もっと若い時に同じ状況に陥っていたらすごく落ち込んだだろうけど、三十路を越えて朧げながらも自分が客観視できるようになって強くなった。亀の甲より年の功とはよく言ったものである。
しかし会場の雰囲気が楽しくて悲しむどころでは無い。いるだけで楽しい。
はー、次のイベントはいつにすっかな。てか次の新刊何書こ。
あんなに同人誌を作ることを戸惑っていたというのに、イベントに参加して数分後には次のイベントの算段をつけはじめている自分が面白かった。
スマホをいじりながら色々と考えていると、目の前に人影が立った。
隣のサークルさんのお客さんかな? と思って特に反応しなかったが、パッと顔を上げたと同時に比喩じゃなくて実際息が止まった。
推しがそこにいた。
正確には推しのコスプレをしたコスプレイヤーさんだ。しかしクオリティーが高過ぎて私には推しにしか見えない。
今回書いた作品のジャンルではないが、最近ハマったジャンルのキャラクターで、私もそのキャラクターで夢小説を書いてネットで公開していた。
そのキャラクターのコスプレイヤーさんが目の前にいる。
なんで? ああ、隣のサークルさんに並びに来たのか。いやー眼福眼福。と思っていたら、
「新刊ください」
と言われた。
社会人になって数年経ち、心理的にパニックになることはほとんどなくなったが、久しぶりに頭が真っ白になった。

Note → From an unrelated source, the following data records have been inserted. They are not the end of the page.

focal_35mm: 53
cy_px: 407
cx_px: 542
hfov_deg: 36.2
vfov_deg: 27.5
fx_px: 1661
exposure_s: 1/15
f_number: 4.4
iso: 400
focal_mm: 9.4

しかしなんとかフリーズした頭に再起動をかけ、会計をして新刊をお渡しした。当然手は震えていた。恥ずかしい。
レイヤーさんは「また後でお話し来ます」と言って去って行った。
数分はあまりの衝撃でぼんやりとしていたが、だんだんと意識がはっきりして来て未だ震える手で友人とのグループラインにメッセージを送った。
友人たちが買い物から帰って来てとりあえずさっきあったことを実際話した。
この時の二人の反応は「へぇー! そうなんだ! よかったねー!」的な感じで、当たり前のことながら私と熱量が違っていた。

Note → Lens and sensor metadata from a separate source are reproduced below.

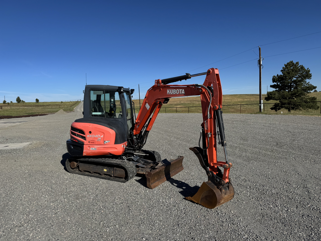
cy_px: 120
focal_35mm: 24
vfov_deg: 56.8
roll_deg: +2.4
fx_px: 223
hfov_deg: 71.6
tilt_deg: -5.3
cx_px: 160
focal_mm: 6.76
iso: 80
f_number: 1.78
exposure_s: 1/5814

あれは夢だったのかもしれない……まぁいい夢見れたな……とか自分の正気を疑いはじめた。
そこから友人たちと店番を代わってもらって私も買い物に行った。
買いたかったものもほぼ買えてホクホクしながらスペースに戻る。
すると、なんだか自分のスペースの様子がなんだかおかしい。
店番をしていた二人がこちらを向いて飛び跳ねている。
慌ててスペースに帰ると、
「今! コスの人来てたよ! ちょっとの差だったのに!」
「めっちゃ美しかった……!」
と大興奮。
よかった、私の見た夢は夢じゃなかった。
「あとでまた来るって言ってた!」
とのことだったので、そこからは店番は私固定となった。
そわそわしながら来られるのを待ってたら、本当に来られた……! しかも最初はジャケット着てたのに今度はジャケットオフ!! ごちそうさまです!!

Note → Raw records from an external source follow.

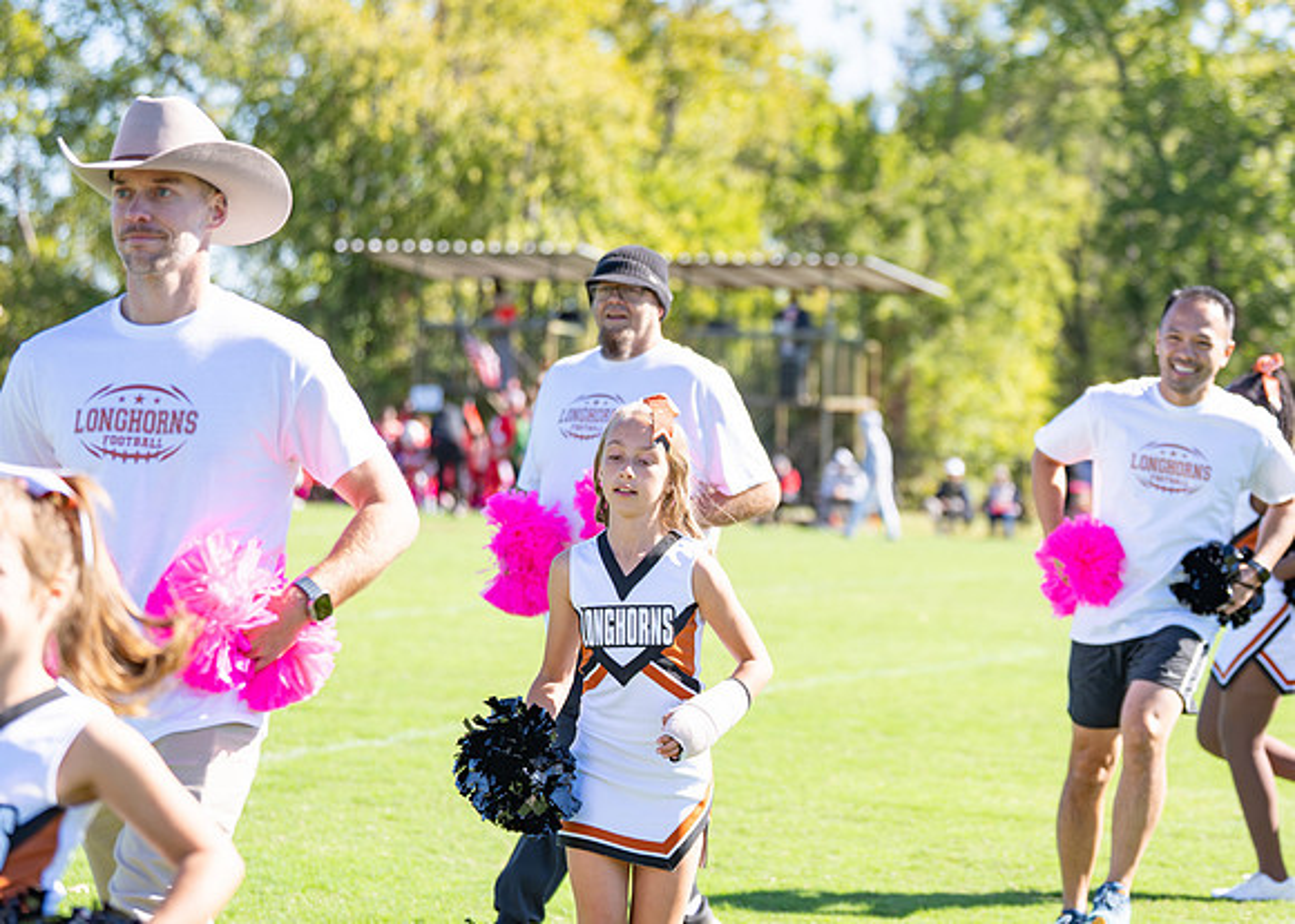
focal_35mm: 105
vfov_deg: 13.7
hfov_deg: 19.1
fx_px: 3853
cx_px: 699
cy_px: 375
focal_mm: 83
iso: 200
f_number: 2.8
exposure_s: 1/1600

会話の詳細は省きますが、今までネットで上げていたお話の感想を話して下さった。
「続きって書かれるんですか?」
と聞かれ、私は勢い余って
「はい!!!!」
と元気よく答えた。
実を言うと今回出した同人誌で話しは一旦区切りにしようと思っていた。
でも、喜んでもらえるなら続きを書きたいと即決した。
しかも差し入れまで下さって、まさか差し入れを頂くとは思っていなかったのでお返しをお渡しすることができず、痛恨の極み。
もうこれは続きを書くしかねぇ。なんてったって私は字書き。お礼は小説ですべきだろう。
ということでこのレポを書きつつ次のインテに参加するための新刊の原稿も書いている。
コツコツ作業を進められるマジで私偉い。本当偉い。このまま行くと二冊くらい書き下ろしそうだ。それもまた良し。
私は自分のために作品を作るタイプだが、やっぱり作品を好きだと言ってくれる人がいると嬉しいし、モチベーションもぶち上がる。
終わるはずだった作品の続きが生まれつつある。
作品を生み出すのは何も作者だけではない。読んでくださる方もまた作品を作る一手を担っている。
自分の好きな作家さんにも、感想はこれから積極的に伝えて行こうと改めて思った。
私は自分でもなかなか愉快な人生を歩んでいると思うが、初めての対面のお客さんが推しのレイヤーさんと言う経験は私の今までの人生の中でもトップ5に入る衝撃だったし、これからのオタク人生でずっと語り継いで行きたい私の伝説である。